The video did not appear to be fully removed until late evening on May 17, after a Portland Press Herald reporter inquired about the GOP’s plan to release its attack ad.

“Here we go,” Mrowka wrote to Makin and others around 9 p.m. about the request for comment. The state officials sent several emails back and forth asking about Kailina Mills, and how much she was paid for her work.

By 9:35 p.m., Makin said, the entire gender identity lesson that the video was part of was removed; half an hour later, the whole module was taken down because it was quicker to do so. She asked if the module should be reposted without the lesson, but did not get a response in the emails. It had been just over two weeks since the video first appeared on social media and just a few days since the Maine GOP highlighted it.

Six months later, Mrowka, Makin’s spokesperson, said the MOOSE module program is still being reviewed. He said the department plans to update the first year of modules, along with new material.

Fallout from state’s decision

Mills has said she did not know about the video but agreed with the decision to remove it.
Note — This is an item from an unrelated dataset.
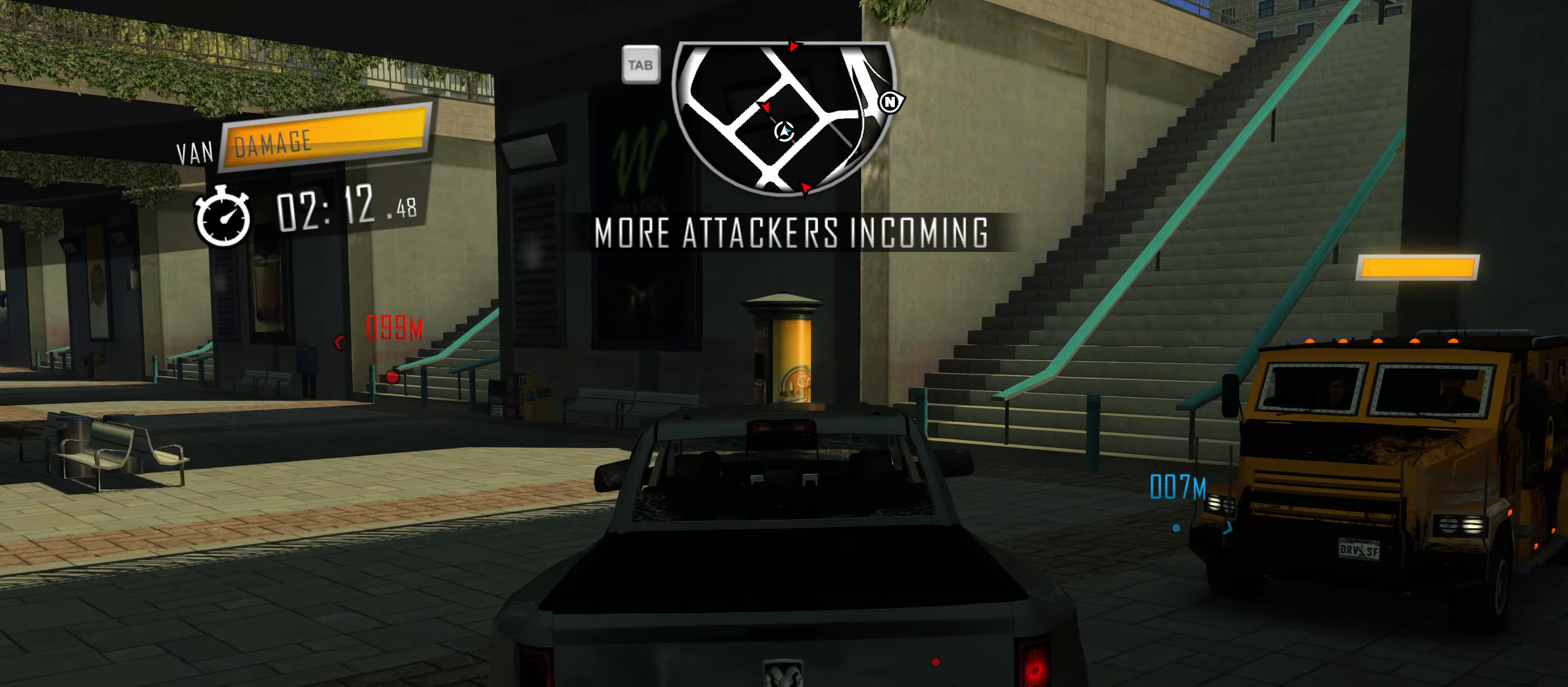
{"keys": ["d"], "events": []}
She does not appear in the emails between her office and the Education Department until May 20 — after the video was taken down.

A parent of a transgender child castigated the decision.
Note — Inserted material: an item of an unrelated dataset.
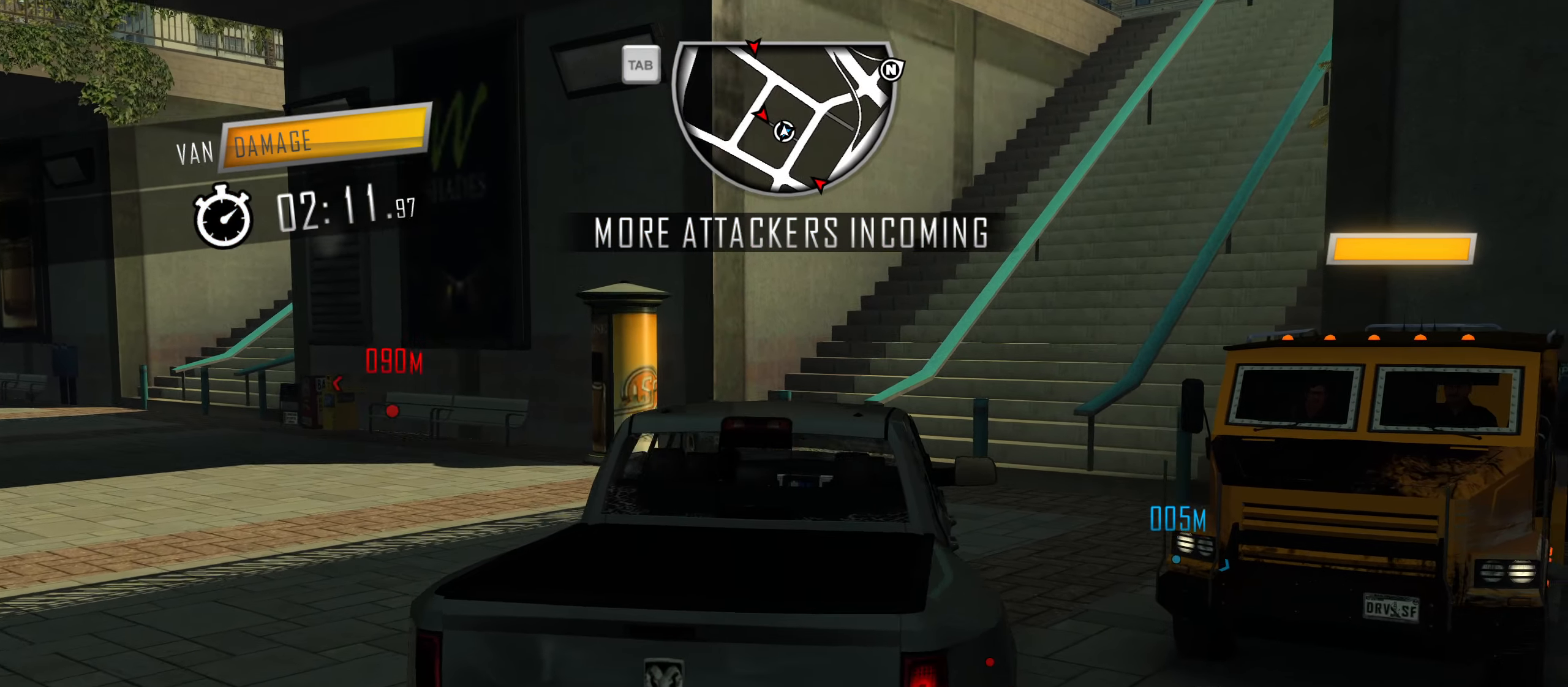
{"keys": [], "events": [[283, "d", "up"]]}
“The speed with which you caved to disingenuous Republican messaging does not bode well for the state,” the writer, whose name was redacted in accordance with state right-to-know laws concerning correspondence between officials and constituents, said in an email to Makin and Mills. “I hope you’ll reconsider your politicking around such dishonest attack ads and be more vocal champions for our most marginalized students.”

A version of a response to the parent crafted by staff said the video could have led students to distrust doctors or think transgender people are a mistake, which could be harmful to them.

“I can say to you unequivocally that the lesson was not removed from MOOSE because of the Maine Republican Party’s TV ad,” the draft response from Mills read.

The video and the attack ad were just blips in the governor’s race. But the frustration continued for Kailina Mills. She said she received death threats about the video — it showed her face, and the module listed her as its creator — after it was circulated by conservatives. She did not report those to law enforcement, but did feel unsafe for some time, she said.

Kailina Mills said she would like to see the module put back up, because the Education Department’s concerns could easily be addressed.

“The LGBTQ community isn’t a monolith,” she said. “There might be different views about what’s the right thing to say.”

But for Drew at Equality Maine, the situation, particularly the lack of vetting of the video before it was posted on the state site, highlighted how little focus there is on LGBTQ topics in public education. Such attention is needed more than ever, she said, as as conservative activists continue to push the idea that children introduced to material and stories about queer identities are being “groomed” for predators.

Drew noted the shooting at an LGBTQ nightclub this month in Colorado — where five people were killed when a gunman opened fire — as a direct consequence of such efforts. Even if the language used in the video was not perfect, she said, it is better to teach children about transgender lives.

“Did the Democrats mishandle the situation? Maybe,” she said. “But what the GOP is doing is far worse. Kids get hurt in this process more than anybody.”